Una poderosa razón avala que el 22 de diciembre se celebre en Cuba el Día del Educador, en franca alusión a quienes dentro del sistema de enseñanza se desempeñan ante un grupo de estudiantes para contribuir a su formación académica.
Ningún cubano podría desconocer que ese día de 1961, concluida la Campaña de Alfabetización, Fidel declaró al país Territorio Libre de Analfabetismo, sellando así una de las más grandes proezas de la Revolución Cubana y la mayor de sus gestas culturales. La fecha, recordada cada año con gratitud, exhorta el trabajo realizado por esos profesionales que habrán de depositar en cada educando «toda la obra humana que le ha antecedido».
No basta ocupar un puesto al frente del salón para ser, con todas sus letras, maestro. Cuando de veras se es, los alumnos lo identifican de entre los que tan solo transmiten conocimientos. Serlo no es cosa de un día, ni de dejar de serlo cuando el aula se ha vaciado.
¿Quién podría olvidar a aquellos seres de los que se guarda no solo el saber recibido un día, sino también el saldo ganado ante una situación abrumadora? ¿Cómo habría de borrarse la imagen del que nos enseñó a creer en los valores colectivos del equipo, el que impulsó al rezagado; el que demostró al impetuoso que no hay fortaleza mayor que la del bien puesto en función de los demás? ¿Cómo no aplicar después, en el curso de la vida adulta, la generosidad venida del maestro que educó el carácter cruel del indolente, o que contribuyó a fortalecer la personalidad frágil del burlado del grupo?
Mucho ha tenido siempre que hacer el maestro en pos de su propio pulimento para ser desde su tribuna «evangelio vivo». Ser maestro entraña un mayúsculo compromiso, que va desde el respeto irrestricto a sus estudiantes, al ofrecerles con calidad la materia, hasta la compostura propia, espejo de aquellos a quienes se dirige. En tiempos analógicos no hubo para niños y adolescentes ser más influyente; y en los de la realidad virtual, no hay favoritos que puedan ejercer mayor influjo que el del maestro, si sabe pulsar las fibras espirituales de sus alumnos.
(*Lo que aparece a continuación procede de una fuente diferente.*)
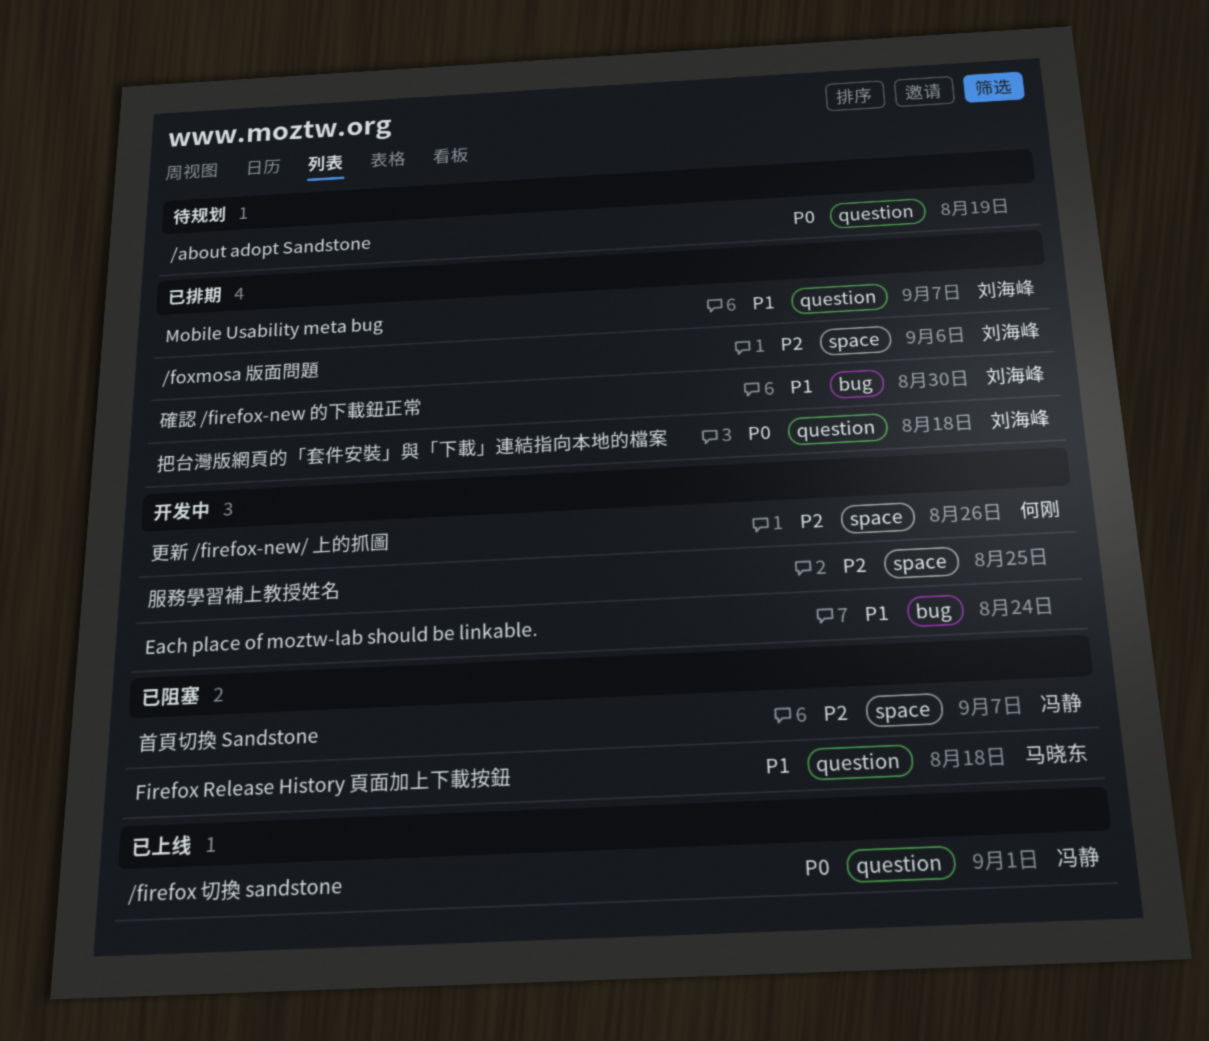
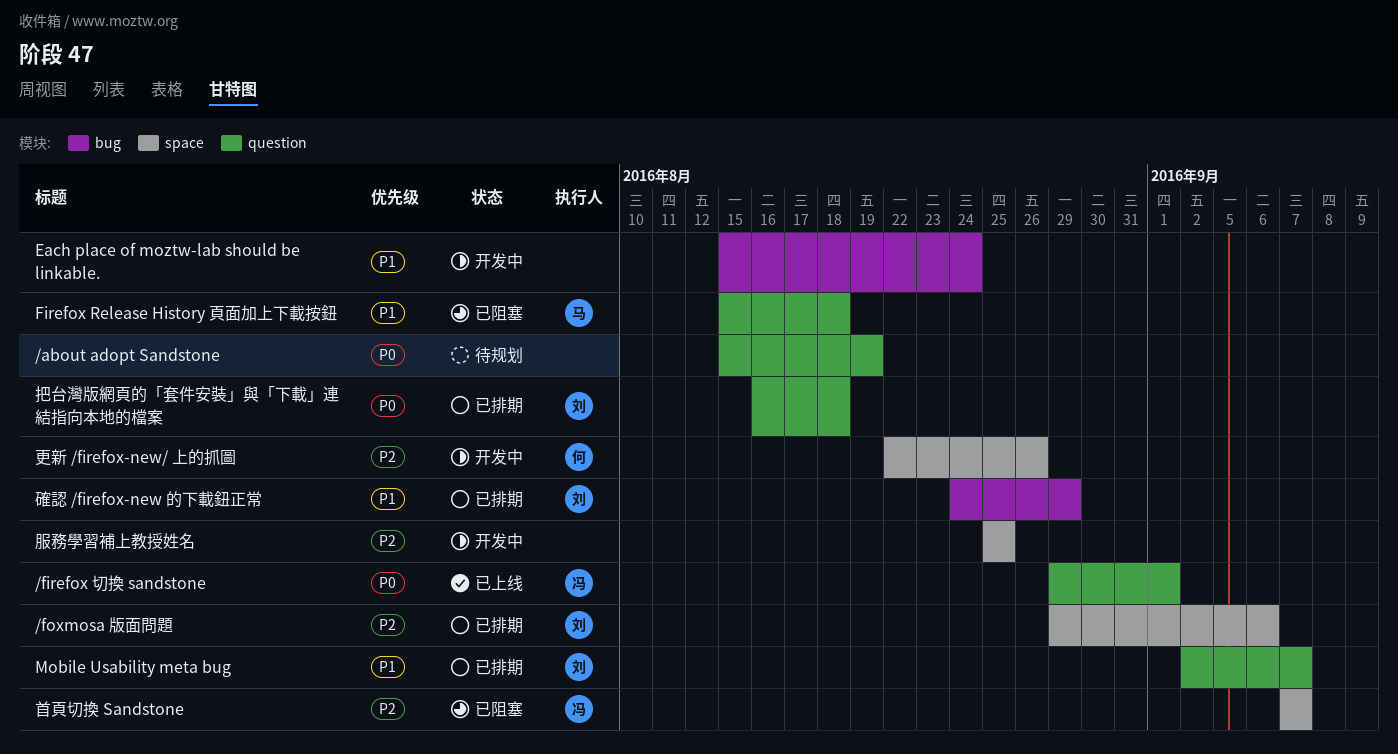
確認 /firefox-new 的下載鈕正常, due: Aug 30 -> Aug 29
Corresponde al maestro poner a salvo, y a tiempo, el espíritu atormentado del estudiante en problemas, con igual amor que el que pone cuando da sus clases. No hay función didáctica más efectiva que ser ante ellos portador de ternuras. Le incumbe, también, despertar en ellos el hábito provechoso de la lectura, y para ello, tiene primero que ser un lector, apasionado estudioso de la obra excelsa de Martí, perseguidor incansable de los mejores patrones esgrimidos por la cultura universal.
De imprescindible valor será su contribución en la construcción del país que soñamos, sostenido en un proyecto profundamente humano que debe conocer y difundir al dedillo. Con sus coordenadas latiéndoles en el corazón, le corresponde iluminar el camino.
Detector de oscuridades, el maestro será aureola, y hallará, con todo tacto, las rendijas para que en sus alumnos entre, gozoso, el entusiasmo y disfruten el placer de construir en lugar de sentirse merecedores de todo sin haber movido un dedo. Cuando todo esto haya hecho, cumplirá el maestro con el verdadero objeto de la enseñanza, aquel que en el decir martiano no tiene más razón que «preparar al hombre para que pueda vivir por sí, decorosamente, sin perder la gracia y generosidad del espíritu, y sin poner en peligro con su egoísmo o servidumbre la dignidad y fuerza de la patria».